The Chairman. In this last tax bill, there was an
expansion. What will this do to the current liability situation
that is within the compensation fund? Will it help? We believe
it would. That is why we did it. Have you evaluated it?
Secondarily, you said it needs to be reevaluated again, I
believe in your comments, or some adjustments made in it. Would
you address those two issues?
Mr. Paradiso. Yes, I would be happy to. First of all, I
have to tell you that I am not an expert on the compensation
program. The issue with the compensation program, however, is
that plaintiffs' attorneys have found ways to circumvent that
system and as a result, cases that would normally have come
before the system are now going to the courts. I mentioned in
my testimony that the latest example of that is the lawsuits
currently facing manufacturers relating to causes of autism. We
have now 350 lawsuits, as I mentioned, that are not in the
Vaccine Injury Compensation system. It is really these methods
to circumvent the system that need to be taken care of.
I think some of the changes that have been made have been
on the basis of adding vaccines to the system, and that is a
fairly regular upgrading of the compensation system, but it
hasn't addressed, I think, some of the basic issues that has
led to these lawsuits.
The Chairman. Have you found the regulatory intolerance for
risk that you mentioned a result of legislative confines or as
a result of administrative rulemaking? Has Congress passed laws
that do more harm than good, in your opinion?
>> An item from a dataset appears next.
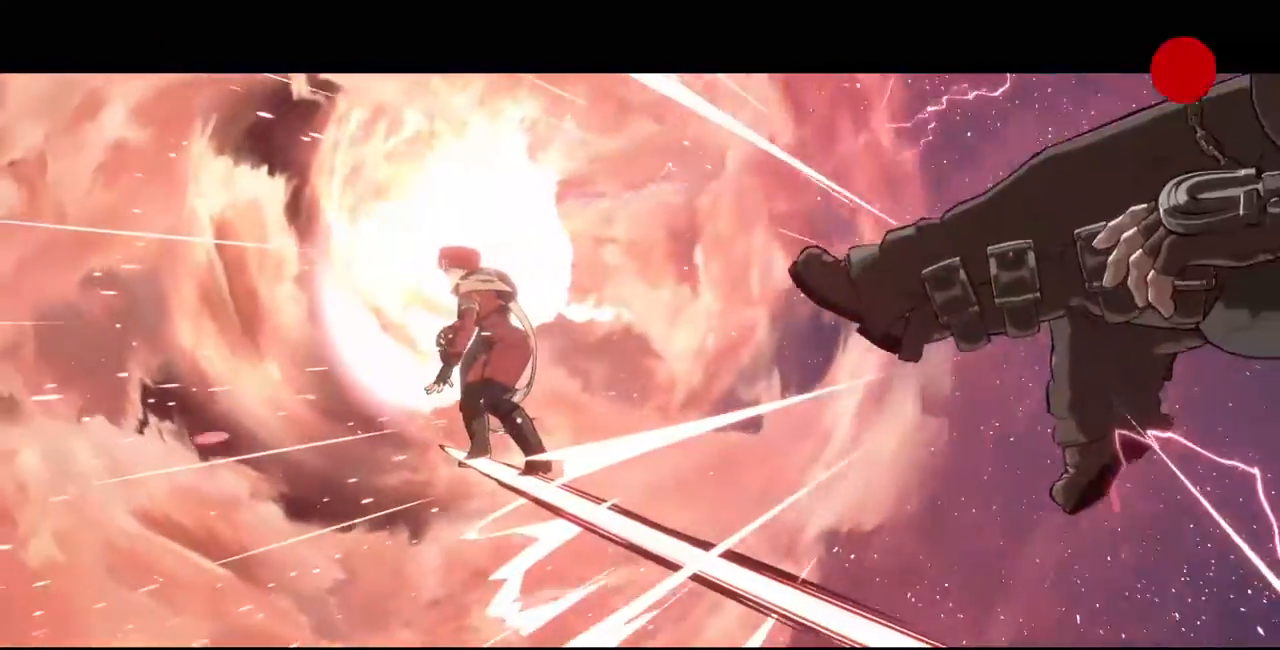
{"dt_ms": 1000, "buttons": []}
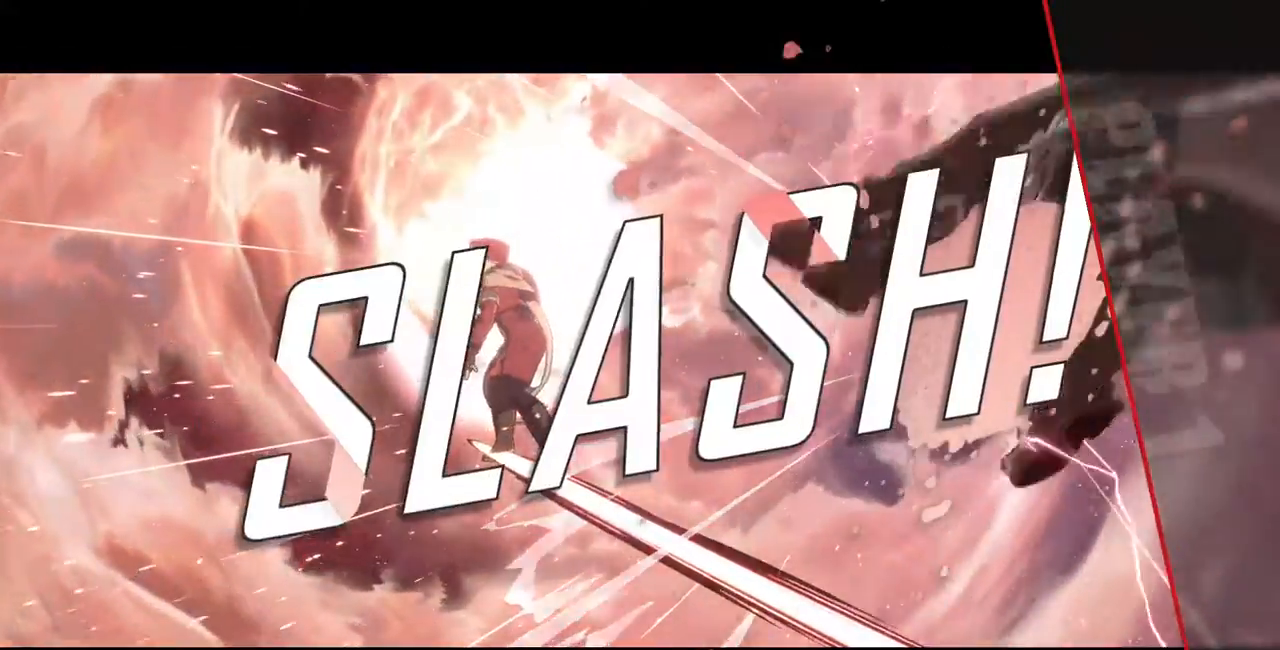
{"dt_ms": 480, "buttons": [], "events": []}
Mr. Paradiso. I think the environment that I spoke of that
is totally averse to theoretical risk or risk in general----
The Chairman. How about zero? That is what everybody wants
nowadays, the perfect environment.
Mr. Paradiso. As a result, when you are faced with
regulations that talk about current Good Manufacturing
Practices, you are really not talking about a fixed set of
regulations. You are actually talking about an interpretation
of regulations and setting the standard for the definitions for
Good Manufacturing Practices is not easy and can be expanded
more or less depending on where the technology takes you and
depending on how strict and how risk averse you want to be in
that interpretation.
In an environment where, as you say, zero risk is
tolerated, the regulatory agencies are put in a position where
they are responding, to a certain extent, from what they are
hearing from the public and perhaps from Congress. I think the
result has been a good faith attempt to raise the standards and
improve the safety of vaccine products, but I think in my
experience over the last 20 years, what has happened is that
those requirements have become quite onerous.
So for us, in developing a new vaccine or in keeping a
vaccine on the market, what is required has taken some quantum
leaps over the last at least 20 years that I have been in the
business and it just makes it harder and harder for us to stay
with products and to develop new products.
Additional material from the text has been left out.